TASK PROMPT
Please work out how many lines in the records below include the word "branches", and reply with that number only.

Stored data
□ □ □
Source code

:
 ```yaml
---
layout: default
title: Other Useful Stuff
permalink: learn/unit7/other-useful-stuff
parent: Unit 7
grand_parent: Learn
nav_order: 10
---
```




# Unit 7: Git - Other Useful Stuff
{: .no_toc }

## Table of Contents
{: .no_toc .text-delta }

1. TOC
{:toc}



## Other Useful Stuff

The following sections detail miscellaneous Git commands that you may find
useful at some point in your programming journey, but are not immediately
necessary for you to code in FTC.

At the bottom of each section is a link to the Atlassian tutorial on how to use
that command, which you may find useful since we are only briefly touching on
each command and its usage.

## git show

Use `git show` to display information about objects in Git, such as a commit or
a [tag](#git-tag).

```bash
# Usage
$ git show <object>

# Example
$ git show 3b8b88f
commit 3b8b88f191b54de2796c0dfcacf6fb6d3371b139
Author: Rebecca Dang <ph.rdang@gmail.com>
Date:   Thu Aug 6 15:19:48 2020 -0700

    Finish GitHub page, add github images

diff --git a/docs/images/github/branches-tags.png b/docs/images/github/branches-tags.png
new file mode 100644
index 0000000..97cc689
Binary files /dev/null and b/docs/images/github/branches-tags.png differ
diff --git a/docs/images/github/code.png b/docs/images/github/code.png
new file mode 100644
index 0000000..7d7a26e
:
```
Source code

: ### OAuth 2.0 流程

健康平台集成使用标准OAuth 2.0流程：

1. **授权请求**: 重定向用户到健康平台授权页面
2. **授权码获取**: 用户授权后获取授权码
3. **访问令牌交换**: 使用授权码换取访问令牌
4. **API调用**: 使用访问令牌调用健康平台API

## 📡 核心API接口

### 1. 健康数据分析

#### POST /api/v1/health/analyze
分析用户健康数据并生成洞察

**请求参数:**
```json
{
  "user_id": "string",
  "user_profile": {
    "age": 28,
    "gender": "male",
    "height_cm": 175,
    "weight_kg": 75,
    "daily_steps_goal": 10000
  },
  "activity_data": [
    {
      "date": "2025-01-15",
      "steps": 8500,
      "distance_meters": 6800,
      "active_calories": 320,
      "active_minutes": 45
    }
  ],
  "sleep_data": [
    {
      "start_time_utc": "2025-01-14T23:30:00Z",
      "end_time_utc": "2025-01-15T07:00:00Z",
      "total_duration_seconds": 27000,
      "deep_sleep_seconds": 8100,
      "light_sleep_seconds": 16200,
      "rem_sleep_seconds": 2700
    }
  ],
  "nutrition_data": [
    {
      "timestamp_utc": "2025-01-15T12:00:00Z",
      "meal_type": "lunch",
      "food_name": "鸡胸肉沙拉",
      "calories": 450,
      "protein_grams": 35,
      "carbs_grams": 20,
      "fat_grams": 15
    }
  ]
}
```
□ □ □
RESULT
2